Hasan Eser / 06 Ağustos 2016 - 15 Temmuz kanlı darbe girişimi milleti tek vücut haline getirince…
Siyasi görüşü ve etnik kökeni birbirinden farklı insanlar tek bir amaç uğruna omuz omuza verince…
Yıllardır toplumda kutuplaşmayı körükleyen liderler, tek yumruk olup bir araya gelince…
Atasının, ‘Söz konusu vatansa gerisi teferruattır’ sözünü kendine şiar edinen yüce Türk milleti Çanakkale ruhunu adeta yeniden sergileyince…
Ne yazık ki birileri yine rahatsızlık duymaya başladı.
Algı yönetiminde pek mahir olan klavye teröristleri, çok geçmeden harekete geçerek yeni bir psikolojik harekâtın fitilini ateşledi.
Sosyal medyada mevzilenen bu hainlerin en büyük silahı tezvirat, görevleriyse toplumun bağrına nifak tohumları ekmek…
Günümüz moda deyimiyle 'internet trolü' olarak tanımlanan bu hainlerin girdabına katılan gezi zekâlılar da yok değil hani…
Örneklemek gerekirse…
Toplumu ayrıştırmakla görevli bu hainler, “AK Partililer Atatürk posteri asamaz! Onuncu yıl marşını hangi hakla çalıyorlar? Bunlar ne zaman Atatürkçü oldular? Atamızı bunlara mı kaptıracağız?” gibi paylaşımlar yaparak yemi ortaya atıyor.
Kısa sürede tuzağa düşen gafiller başlıyor feryat figan etmeye: “Vay şimdi mi geldi akıllarına Atatürk’e sarılmak…”
Bu noktada kendimden örnek vermek istediğim bir husus var.
Ben Onuncu Yıl Marşını seviyorum ama CHP’li değilim.

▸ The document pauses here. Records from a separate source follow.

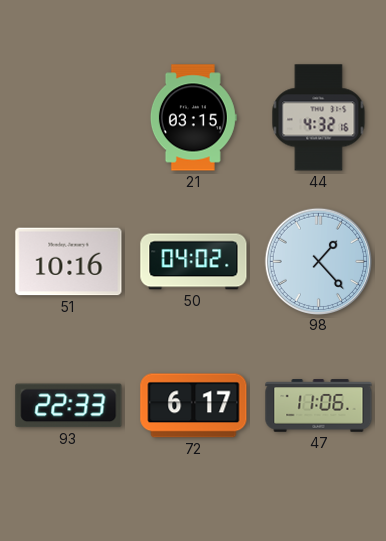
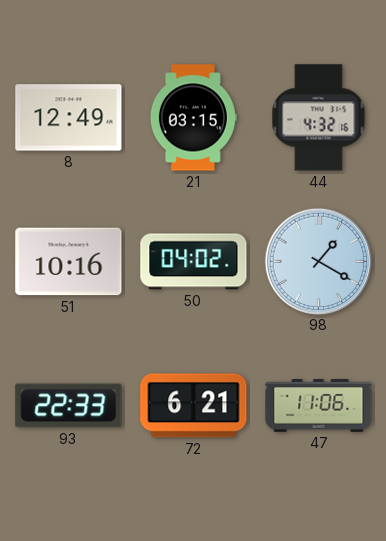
8: none -> 12:49
98: 1:23 -> 1:20
72: 6:17 -> 6:21
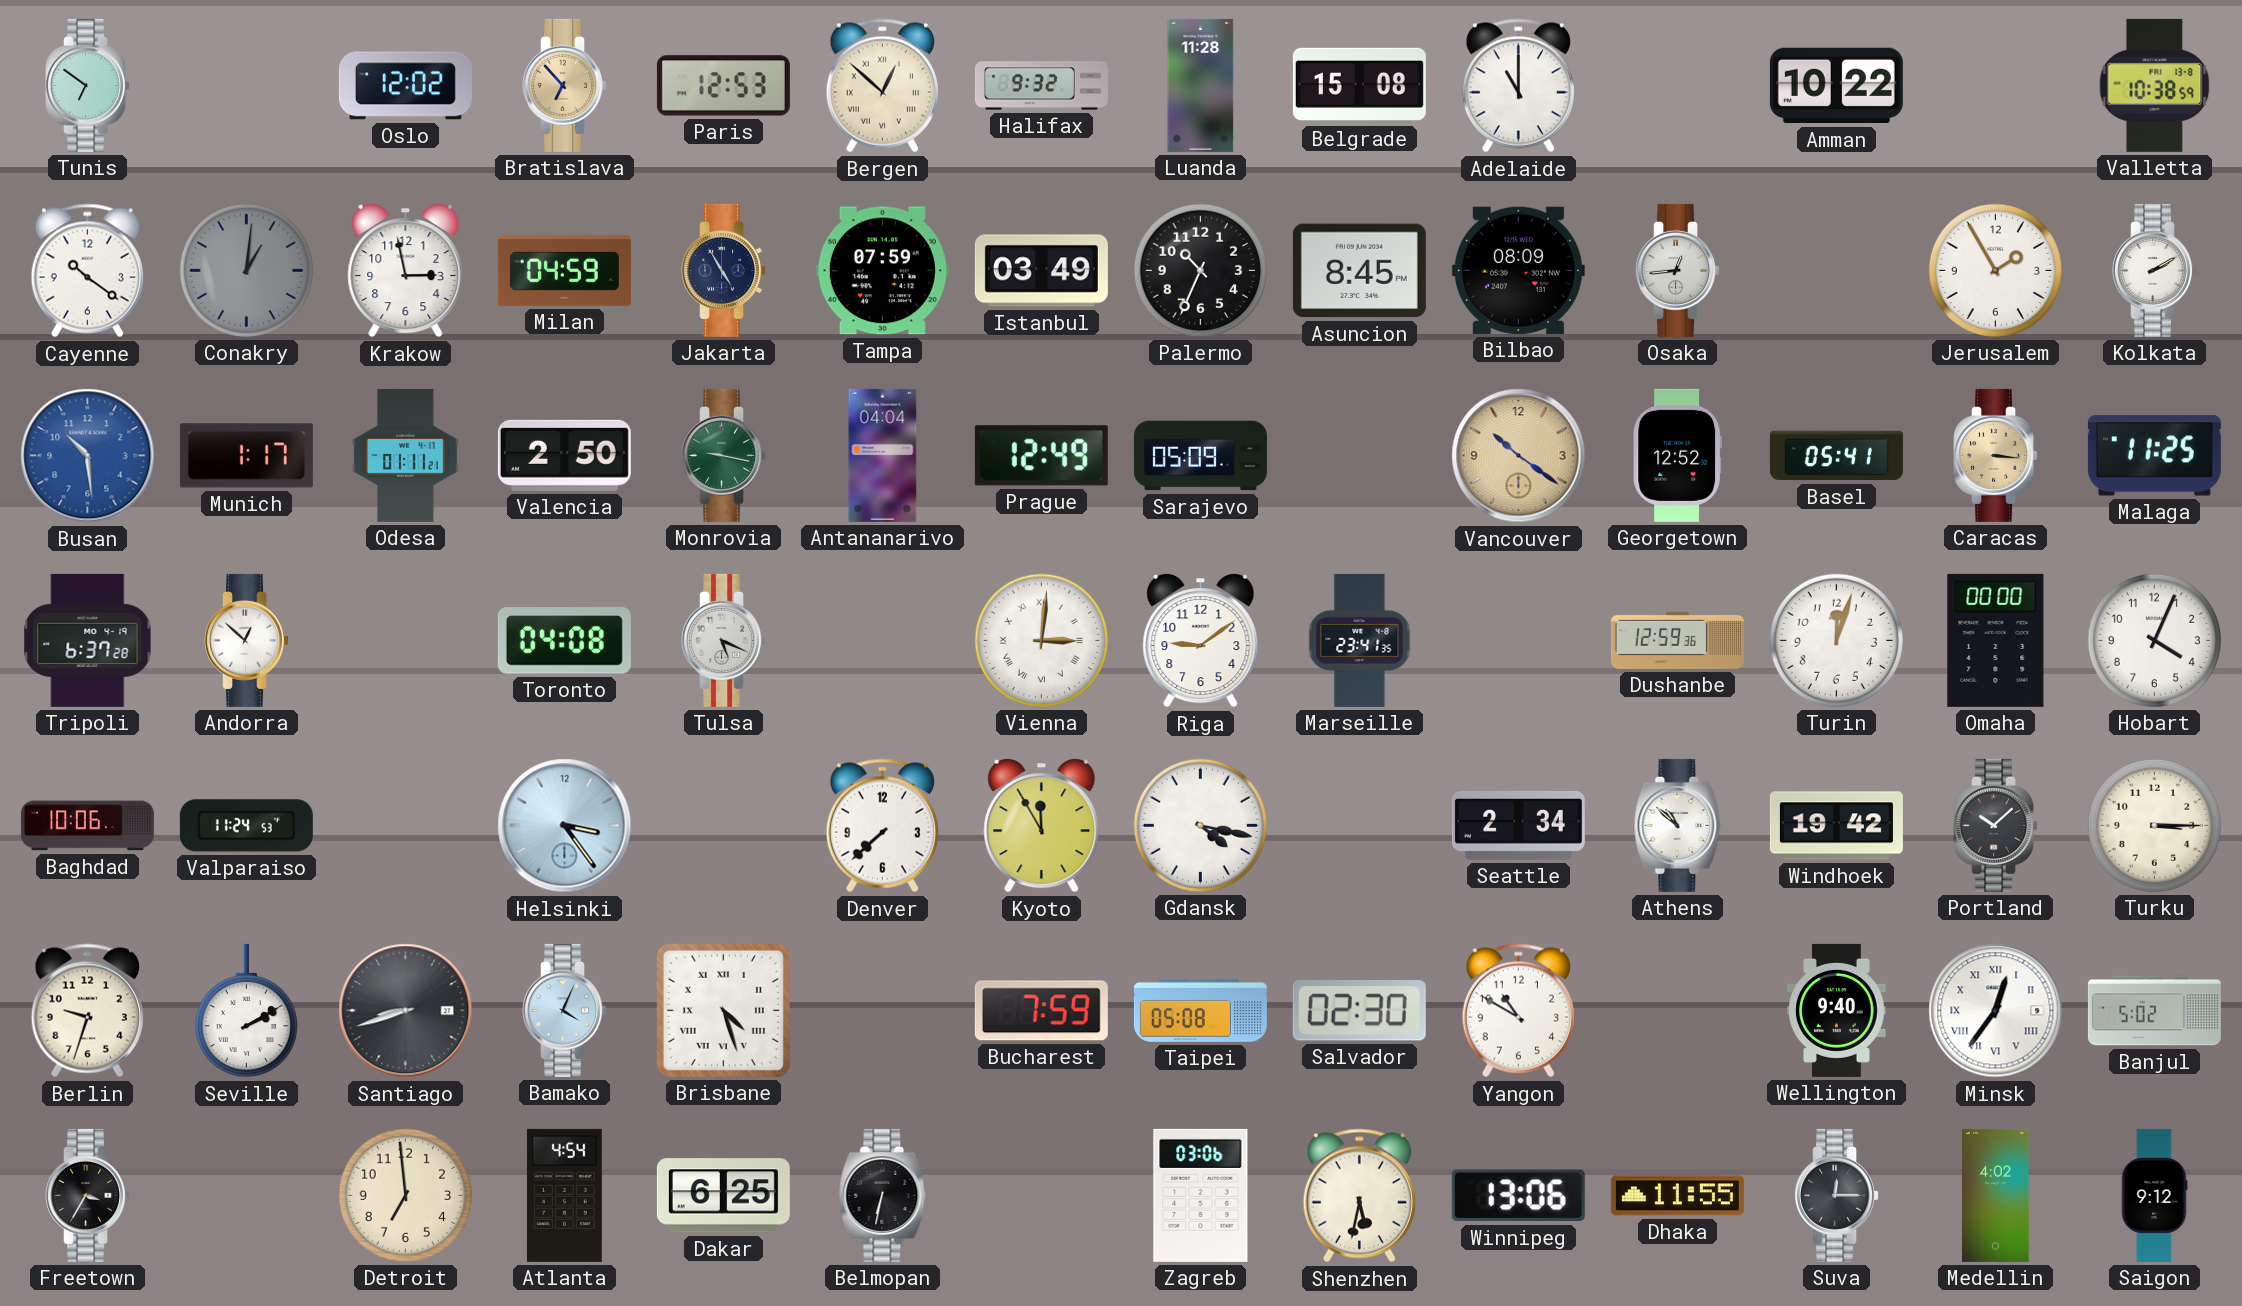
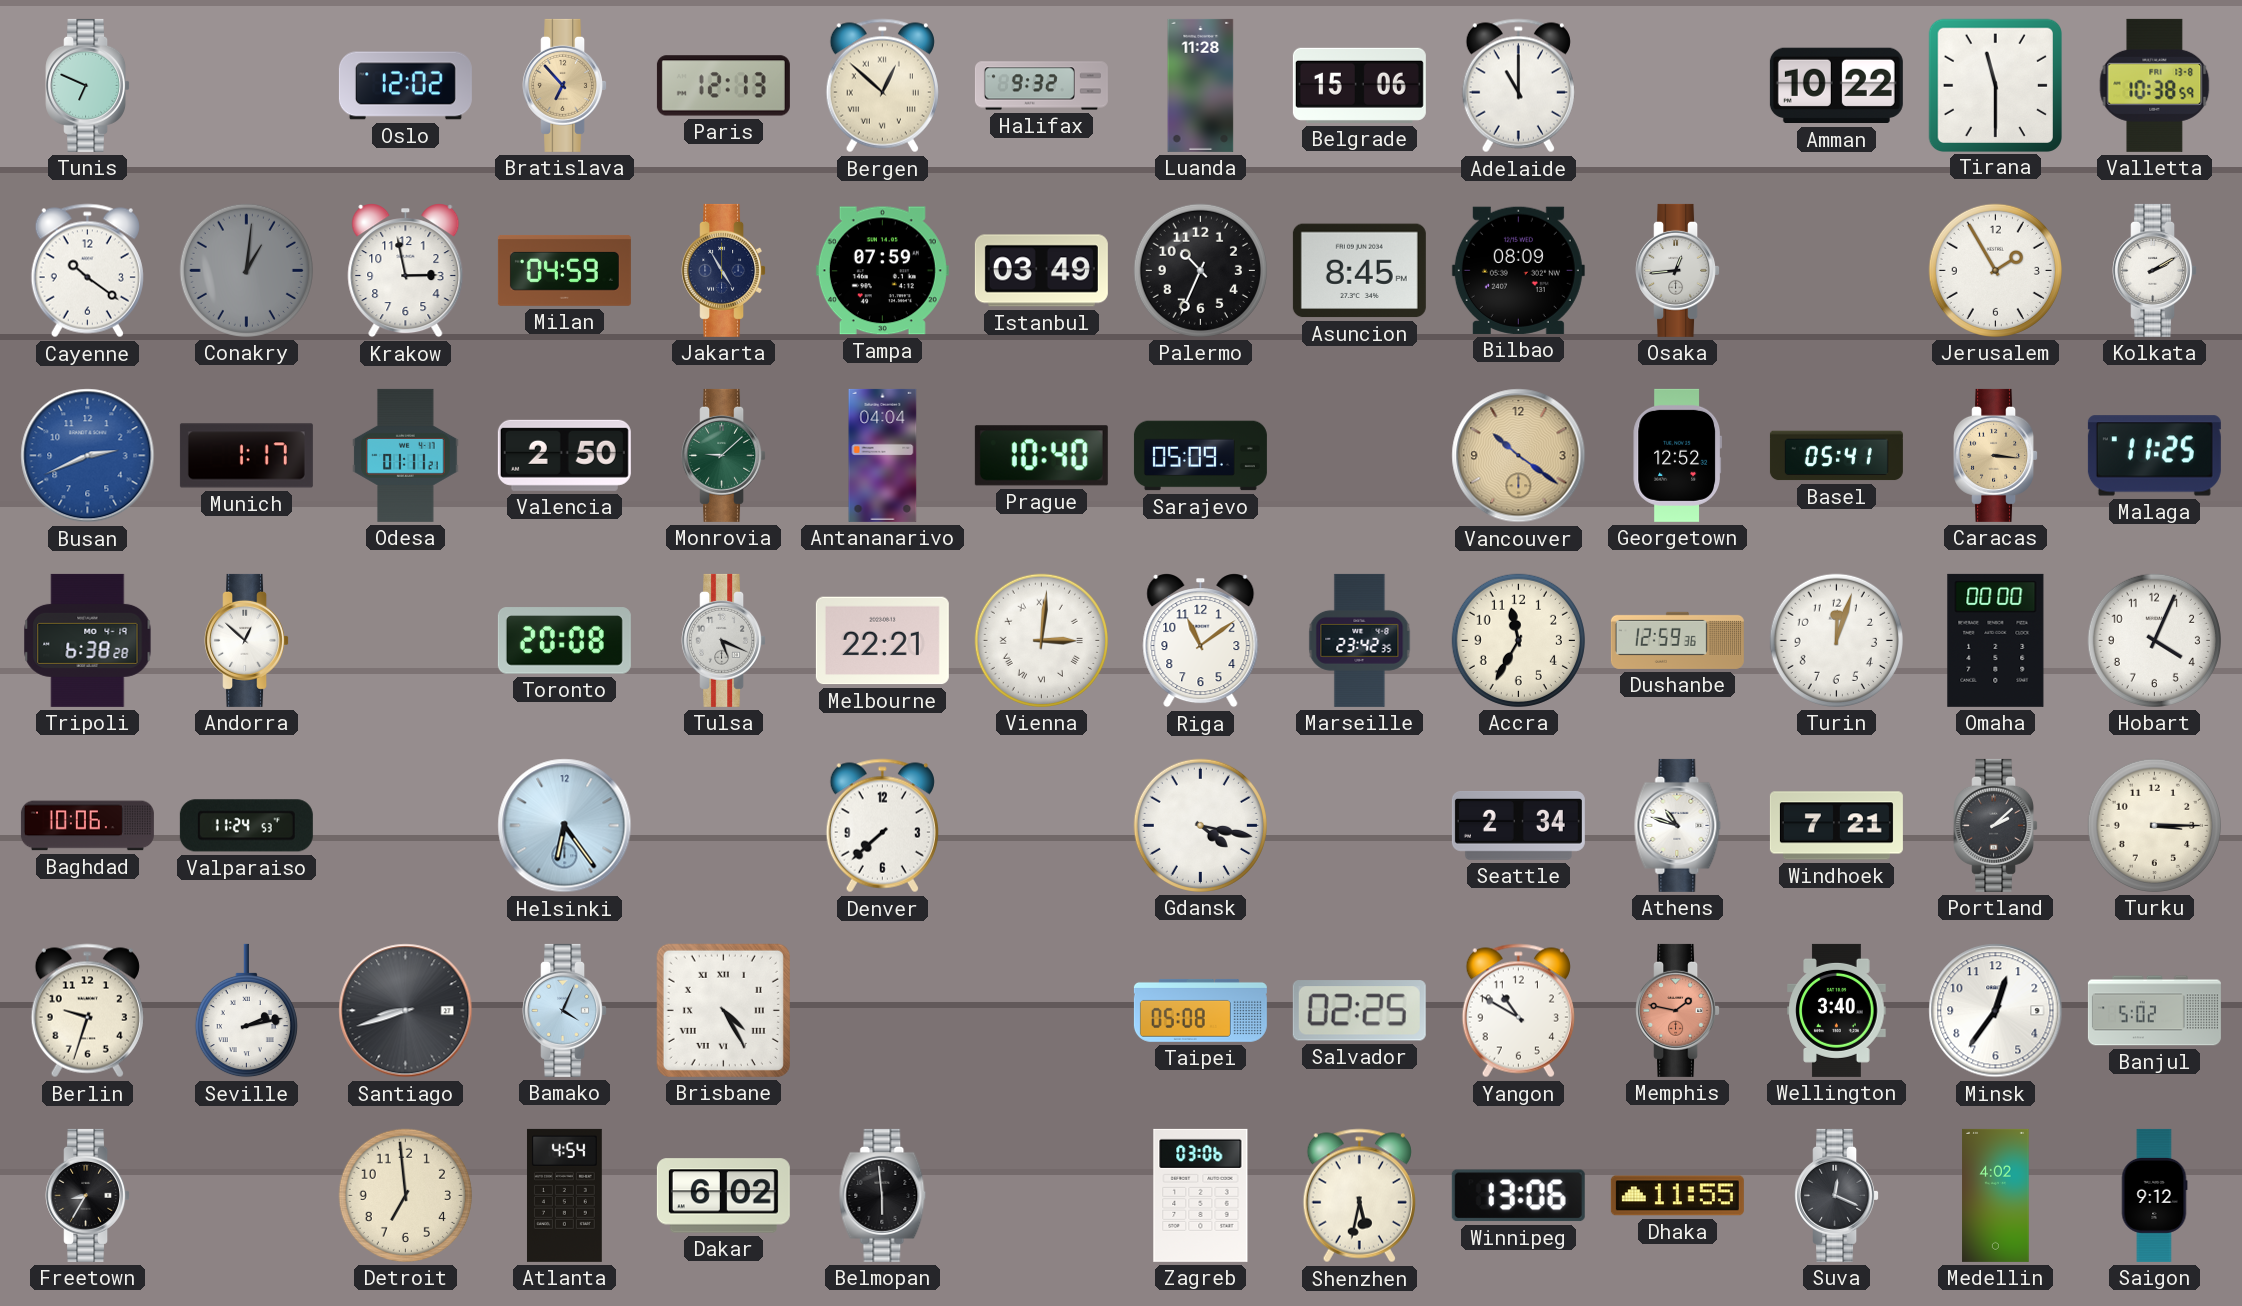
Tunis: 6:51 -> 6:49
Paris: 12:53 -> 12:13
Belgrade: 15:08 -> 15:06
Tirana: none -> 11:30
Busan: 10:29 -> 2:41
Monrovia: 9:17 -> 9:08
Prague: 12:49 -> 10:40
Tripoli: 6:37 -> 6:38
Toronto: 04:08 -> 20:08
Melbourne: none -> 22:21
Riga: 9:09 -> 11:09
Marseille: 23:41 -> 23:42
Accra: none -> 11:35
Helsinki: 3:24 -> 6:24
Kyoto: 11:55 -> none
Athens: 10:52 -> 10:48
Windhoek: 19:42 -> 7:21
Portland: 10:08 -> 2:08
Seville: 2:10 -> 2:13
Brisbane: 4:27 -> 4:25
Bucharest: 7:59 -> none
Salvador: 02:30 -> 02:25
Memphis: none -> 1:47
Wellington: 9:40 -> 3:40
Minsk numerals: Roman -> Arabic
Freetown: 3:35 -> 8:35
Dakar: 6:25 -> 6:02
Belmopan: 6:32 -> 5:59
Suva: 12:15 -> 12:19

Ben Mehter Marşını seviyorum ama MHP’li değilim.
Ben İlahi dinlemeyi seviyorum ama AK Partili değilim.
Ben doğu yöremize ait türküleri de seviyorum ama HDP’li de değilim.
Peki, her biri kültürel zenginliklerimizden olan tüm bu örnekleri sevebilmek için illa siyasi yelpazenin bir tarafına mensup olmak mı gerekiyor?
Cevabınızın ‘hayır’ olduğuna inanarak şunun altını çizmek istiyorum.
Etnik ve kültürel farklılıklar bizim zenginliğimizdir.
Bölünmez vatanımız, şanlı bayrağımız, yüce devletimiz, mukaddes dinimiz ve Sultan Alparslan'dan Gazi Mustafa Kemal Atatürk’e kadar tüm büyük atalarımız bizim ortak değerlerimizdir.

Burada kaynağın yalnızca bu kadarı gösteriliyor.